Introduction
Flatpak solves the Linux software distribution problem: applications need to work across Debian, Fedora, Arch, openSUSE, and dozens of other distributions with varying library versions. By bundling dependencies in a sandboxed runtime, Flatpak lets developers ship one build that works everywhere while giving users security through application-level permission controls.
What Flatpak Does
- Packages applications with their dependencies in a distribution-independent format
- Sandboxes apps using Linux namespaces, seccomp, and a permission portal system
- Shares common runtimes (GNOME, KDE, Freedesktop) across applications to reduce disk usage
- Delivers delta updates so only changed files are downloaded
- Runs on virtually all Linux distributions without modification
Architecture Overview
Flatpak uses OSTree (a git-like content-addressed filesystem) to store application and runtime content. Each app is built against a specific runtime (e.g., org.freedesktop.Platform) that provides core libraries. At runtime, Flatpak creates a sandboxed environment using Linux namespaces and mounts the app and runtime layers together. The portal system (via D-Bus and xdg-desktop-portal) mediates access to host resources like files, printing, and screen sharing, allowing fine-grained permission control without breaking functionality.
Self-Hosting & Configuration
- Install Flatpak from your distribution's package repository
- Add Flathub as the primary remote for access to thousands of applications
- Override application permissions with flatpak override or Flatseal (a GUI tool)
- Host a private Flatpak repository using flat-manager or ostree-based static hosting
- Build custom Flatpak apps using flatpak-builder with YAML/JSON manifest files
Key Features
- Distribution-independent packaging that works from Ubuntu to Arch to Fedora
- Fine-grained sandboxing with portal-based access to host resources
- Shared runtimes reduce duplication and total disk usage across apps
- Efficient delta updates minimize bandwidth for version upgrades
- Flathub provides a curated app store with thousands of applications
Comparison with Similar Tools
- Snap — Canonical's alternative with automatic updates and broader daemon/server support but uses SquashFS with slower cold starts
- AppImage — single portable executable approach with no sandboxing or centralized updates
- Native packages (deb/rpm) — tightly integrated with the OS but require per-distro packaging and lack sandboxing
- Docker — container technology for server workloads, not designed for desktop GUI applications
- Nix — reproducible package manager that can run GUI apps but uses a different isolation model
FAQ
Q: Does Flatpak use a lot of disk space? A: The first app install downloads a shared runtime (~500 MB), but subsequent apps reuse it. Deduplication keeps overall usage reasonable.
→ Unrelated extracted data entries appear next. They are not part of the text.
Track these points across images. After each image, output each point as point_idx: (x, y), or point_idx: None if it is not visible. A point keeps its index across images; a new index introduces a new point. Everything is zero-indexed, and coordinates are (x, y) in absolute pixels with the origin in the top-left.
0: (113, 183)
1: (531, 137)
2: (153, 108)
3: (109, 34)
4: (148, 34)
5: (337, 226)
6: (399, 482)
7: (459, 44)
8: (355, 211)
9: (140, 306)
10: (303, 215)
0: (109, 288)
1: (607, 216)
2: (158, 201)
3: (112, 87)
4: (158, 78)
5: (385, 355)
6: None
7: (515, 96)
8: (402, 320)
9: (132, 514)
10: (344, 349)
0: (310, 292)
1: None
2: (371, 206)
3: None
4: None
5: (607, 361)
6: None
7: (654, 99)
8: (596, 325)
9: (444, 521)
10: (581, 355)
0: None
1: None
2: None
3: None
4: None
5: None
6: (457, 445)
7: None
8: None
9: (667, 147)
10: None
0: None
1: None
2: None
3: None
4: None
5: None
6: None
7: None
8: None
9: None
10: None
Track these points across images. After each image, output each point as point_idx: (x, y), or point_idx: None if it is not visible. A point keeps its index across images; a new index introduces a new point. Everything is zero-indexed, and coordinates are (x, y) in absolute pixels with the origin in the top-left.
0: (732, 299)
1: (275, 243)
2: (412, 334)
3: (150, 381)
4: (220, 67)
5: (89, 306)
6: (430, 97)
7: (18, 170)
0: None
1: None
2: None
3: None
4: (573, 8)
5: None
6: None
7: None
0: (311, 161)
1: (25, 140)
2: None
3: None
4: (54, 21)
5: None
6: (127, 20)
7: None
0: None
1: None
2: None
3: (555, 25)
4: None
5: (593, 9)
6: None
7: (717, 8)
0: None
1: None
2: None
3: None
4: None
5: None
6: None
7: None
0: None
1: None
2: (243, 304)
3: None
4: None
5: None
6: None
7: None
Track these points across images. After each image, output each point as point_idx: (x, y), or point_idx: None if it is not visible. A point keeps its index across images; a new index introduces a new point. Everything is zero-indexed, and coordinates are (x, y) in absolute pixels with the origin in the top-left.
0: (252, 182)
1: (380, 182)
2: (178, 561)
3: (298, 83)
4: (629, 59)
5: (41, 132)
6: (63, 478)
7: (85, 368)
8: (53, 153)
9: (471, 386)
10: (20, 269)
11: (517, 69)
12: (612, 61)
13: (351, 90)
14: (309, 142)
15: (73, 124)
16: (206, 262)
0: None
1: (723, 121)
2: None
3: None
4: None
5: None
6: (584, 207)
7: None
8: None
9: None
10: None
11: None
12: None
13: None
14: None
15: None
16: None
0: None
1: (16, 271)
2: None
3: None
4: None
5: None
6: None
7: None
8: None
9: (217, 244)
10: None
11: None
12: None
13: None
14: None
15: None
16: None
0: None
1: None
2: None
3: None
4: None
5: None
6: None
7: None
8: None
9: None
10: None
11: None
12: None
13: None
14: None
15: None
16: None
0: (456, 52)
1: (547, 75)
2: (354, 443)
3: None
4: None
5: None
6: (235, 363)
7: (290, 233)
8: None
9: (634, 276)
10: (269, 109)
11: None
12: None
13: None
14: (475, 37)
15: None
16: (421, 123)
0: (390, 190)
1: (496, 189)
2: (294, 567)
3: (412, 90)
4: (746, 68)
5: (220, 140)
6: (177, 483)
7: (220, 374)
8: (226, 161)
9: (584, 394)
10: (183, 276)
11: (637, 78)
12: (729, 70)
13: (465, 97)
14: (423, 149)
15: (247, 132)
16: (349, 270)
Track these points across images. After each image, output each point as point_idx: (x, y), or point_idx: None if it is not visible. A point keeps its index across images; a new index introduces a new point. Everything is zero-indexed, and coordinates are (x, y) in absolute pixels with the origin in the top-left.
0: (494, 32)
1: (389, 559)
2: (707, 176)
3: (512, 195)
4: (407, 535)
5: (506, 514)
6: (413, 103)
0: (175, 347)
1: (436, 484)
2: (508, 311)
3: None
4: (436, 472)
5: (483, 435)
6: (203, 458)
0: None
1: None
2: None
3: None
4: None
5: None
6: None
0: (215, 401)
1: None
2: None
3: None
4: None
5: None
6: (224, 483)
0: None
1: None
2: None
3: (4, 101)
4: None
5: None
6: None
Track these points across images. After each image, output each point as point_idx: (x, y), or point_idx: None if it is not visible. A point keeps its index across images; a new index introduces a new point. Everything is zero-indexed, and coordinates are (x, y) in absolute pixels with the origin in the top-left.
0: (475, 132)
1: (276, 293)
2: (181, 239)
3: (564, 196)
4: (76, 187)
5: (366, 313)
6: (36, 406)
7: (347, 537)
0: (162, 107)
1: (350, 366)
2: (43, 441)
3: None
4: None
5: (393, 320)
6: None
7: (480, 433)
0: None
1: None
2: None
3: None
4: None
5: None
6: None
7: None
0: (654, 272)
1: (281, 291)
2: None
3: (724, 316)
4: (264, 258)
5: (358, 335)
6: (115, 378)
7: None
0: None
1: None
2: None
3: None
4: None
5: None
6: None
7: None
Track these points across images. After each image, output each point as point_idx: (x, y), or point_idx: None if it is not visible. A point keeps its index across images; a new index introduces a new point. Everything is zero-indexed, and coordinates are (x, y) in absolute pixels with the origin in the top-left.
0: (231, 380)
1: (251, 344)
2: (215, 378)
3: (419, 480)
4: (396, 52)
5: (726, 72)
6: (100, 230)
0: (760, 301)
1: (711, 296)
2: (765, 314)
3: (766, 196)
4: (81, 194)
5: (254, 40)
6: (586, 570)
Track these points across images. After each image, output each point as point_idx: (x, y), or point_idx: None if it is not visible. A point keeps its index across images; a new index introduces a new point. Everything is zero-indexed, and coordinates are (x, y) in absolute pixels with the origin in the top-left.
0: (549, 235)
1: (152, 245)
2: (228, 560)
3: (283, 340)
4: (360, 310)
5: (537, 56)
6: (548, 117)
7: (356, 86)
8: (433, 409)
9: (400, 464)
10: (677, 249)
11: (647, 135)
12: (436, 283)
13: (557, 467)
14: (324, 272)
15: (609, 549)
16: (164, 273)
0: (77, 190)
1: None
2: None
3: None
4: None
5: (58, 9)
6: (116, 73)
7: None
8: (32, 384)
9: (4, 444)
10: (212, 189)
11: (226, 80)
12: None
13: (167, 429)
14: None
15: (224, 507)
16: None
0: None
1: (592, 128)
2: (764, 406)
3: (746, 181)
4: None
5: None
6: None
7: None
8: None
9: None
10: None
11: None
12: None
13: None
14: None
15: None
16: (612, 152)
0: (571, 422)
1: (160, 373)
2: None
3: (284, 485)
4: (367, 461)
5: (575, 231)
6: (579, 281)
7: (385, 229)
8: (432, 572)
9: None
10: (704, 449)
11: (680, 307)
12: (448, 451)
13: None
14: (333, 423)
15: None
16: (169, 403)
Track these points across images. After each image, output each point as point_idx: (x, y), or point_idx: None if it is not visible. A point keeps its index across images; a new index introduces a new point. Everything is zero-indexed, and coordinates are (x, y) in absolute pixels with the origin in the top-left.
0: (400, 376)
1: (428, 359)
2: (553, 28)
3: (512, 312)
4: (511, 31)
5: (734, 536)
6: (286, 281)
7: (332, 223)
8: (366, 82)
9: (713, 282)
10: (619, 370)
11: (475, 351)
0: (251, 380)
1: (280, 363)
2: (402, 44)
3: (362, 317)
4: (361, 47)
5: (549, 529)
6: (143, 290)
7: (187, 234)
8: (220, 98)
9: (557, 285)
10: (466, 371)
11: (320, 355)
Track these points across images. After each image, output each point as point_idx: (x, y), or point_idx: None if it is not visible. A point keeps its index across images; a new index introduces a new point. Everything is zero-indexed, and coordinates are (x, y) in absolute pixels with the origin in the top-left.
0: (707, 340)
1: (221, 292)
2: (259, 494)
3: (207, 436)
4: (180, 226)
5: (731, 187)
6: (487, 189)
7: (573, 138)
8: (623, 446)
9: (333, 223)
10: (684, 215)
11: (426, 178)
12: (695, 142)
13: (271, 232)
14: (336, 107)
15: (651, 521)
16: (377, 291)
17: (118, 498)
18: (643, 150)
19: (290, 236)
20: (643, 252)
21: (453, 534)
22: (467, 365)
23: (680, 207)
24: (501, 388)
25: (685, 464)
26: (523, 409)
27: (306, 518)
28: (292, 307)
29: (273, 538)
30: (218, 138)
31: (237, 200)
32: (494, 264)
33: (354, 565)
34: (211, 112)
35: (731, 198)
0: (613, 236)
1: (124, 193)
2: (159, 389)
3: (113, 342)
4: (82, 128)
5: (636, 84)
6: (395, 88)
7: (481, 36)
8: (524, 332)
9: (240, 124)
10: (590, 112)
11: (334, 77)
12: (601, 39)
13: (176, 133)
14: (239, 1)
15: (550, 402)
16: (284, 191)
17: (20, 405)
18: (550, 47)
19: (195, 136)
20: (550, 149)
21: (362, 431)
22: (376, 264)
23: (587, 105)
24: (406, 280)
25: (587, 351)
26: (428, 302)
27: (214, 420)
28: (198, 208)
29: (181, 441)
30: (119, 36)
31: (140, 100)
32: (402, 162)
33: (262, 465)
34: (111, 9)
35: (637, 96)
Q: Can I control what permissions an app has? A: Yes. Use flatpak override to adjust permissions per app, or install Flatseal for a graphical permission manager.
Q: Is Flathub the only source of Flatpak apps? A: No. Flathub is the largest community repository, but you can add any Flatpak remote, including private or self-hosted ones.
Q: How do updates work? A: Run flatpak update to check all remotes for new versions. Delta updates download only the changed portions of the application.